Reproduce the data, beginning at the line that contains "locality: Moravica. Au" and stopping after the line that contains "catalogue / barcode: US 394533", and swap "collectors" for "collected by" wherever it occurs, leaving everything else unchanged.

════

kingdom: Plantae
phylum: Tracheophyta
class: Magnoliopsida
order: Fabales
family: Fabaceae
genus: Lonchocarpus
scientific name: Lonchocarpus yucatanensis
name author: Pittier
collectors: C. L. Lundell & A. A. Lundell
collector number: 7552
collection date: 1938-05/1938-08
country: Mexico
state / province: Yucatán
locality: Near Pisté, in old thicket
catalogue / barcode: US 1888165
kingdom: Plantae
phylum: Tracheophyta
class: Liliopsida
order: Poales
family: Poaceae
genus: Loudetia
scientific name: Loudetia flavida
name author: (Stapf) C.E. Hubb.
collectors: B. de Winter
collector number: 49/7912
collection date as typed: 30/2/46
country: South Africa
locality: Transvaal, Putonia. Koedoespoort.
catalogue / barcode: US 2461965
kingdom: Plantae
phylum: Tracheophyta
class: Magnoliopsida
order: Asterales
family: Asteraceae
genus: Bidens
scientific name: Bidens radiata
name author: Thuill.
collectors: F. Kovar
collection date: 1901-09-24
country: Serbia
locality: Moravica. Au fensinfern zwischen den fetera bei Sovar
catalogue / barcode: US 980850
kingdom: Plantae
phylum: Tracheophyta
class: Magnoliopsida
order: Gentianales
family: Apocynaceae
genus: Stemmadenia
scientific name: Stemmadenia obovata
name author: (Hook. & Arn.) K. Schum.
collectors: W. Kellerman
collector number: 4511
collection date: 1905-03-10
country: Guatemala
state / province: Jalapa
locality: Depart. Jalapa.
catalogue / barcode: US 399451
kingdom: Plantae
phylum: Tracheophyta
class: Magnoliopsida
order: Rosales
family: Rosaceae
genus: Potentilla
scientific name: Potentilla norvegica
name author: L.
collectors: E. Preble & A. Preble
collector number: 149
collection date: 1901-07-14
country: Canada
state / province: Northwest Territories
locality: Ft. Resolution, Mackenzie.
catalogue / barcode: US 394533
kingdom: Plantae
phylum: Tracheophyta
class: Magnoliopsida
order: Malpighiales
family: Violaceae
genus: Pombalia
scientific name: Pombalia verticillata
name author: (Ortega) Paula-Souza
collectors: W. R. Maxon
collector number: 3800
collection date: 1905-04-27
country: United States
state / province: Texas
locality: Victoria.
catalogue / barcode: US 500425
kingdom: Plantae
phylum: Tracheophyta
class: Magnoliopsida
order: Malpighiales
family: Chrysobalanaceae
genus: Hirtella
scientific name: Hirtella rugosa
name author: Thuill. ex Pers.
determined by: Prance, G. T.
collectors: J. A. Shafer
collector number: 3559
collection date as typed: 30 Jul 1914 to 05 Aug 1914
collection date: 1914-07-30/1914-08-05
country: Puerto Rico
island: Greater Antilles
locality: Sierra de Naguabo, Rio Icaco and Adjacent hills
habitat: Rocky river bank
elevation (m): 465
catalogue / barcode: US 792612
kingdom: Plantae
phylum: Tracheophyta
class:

════

=== EXERCISE SOLUTION ===
locality: Moravica. Au fensinfern zwischen den fetera bei Sovar
catalogue / barcode: US 980850
kingdom: Plantae
phylum: Tracheophyta
class: Magnoliopsida
order: Gentianales
family: Apocynaceae
genus: Stemmadenia
scientific name: Stemmadenia obovata
name author: (Hook. & Arn.) K. Schum.
collected by: W. Kellerman
collector number: 4511
collection date: 1905-03-10
country: Guatemala
state / province: Jalapa
locality: Depart. Jalapa.
catalogue / barcode: US 399451
kingdom: Plantae
phylum: Tracheophyta
class: Magnoliopsida
order: Rosales
family: Rosaceae
genus: Potentilla
scientific name: Potentilla norvegica
name author: L.
collected by: E. Preble & A. Preble
collector number: 149
collection date: 1901-07-14
country: Canada
state / province: Northwest Territories
locality: Ft. Resolution, Mackenzie.
catalogue / barcode: US 394533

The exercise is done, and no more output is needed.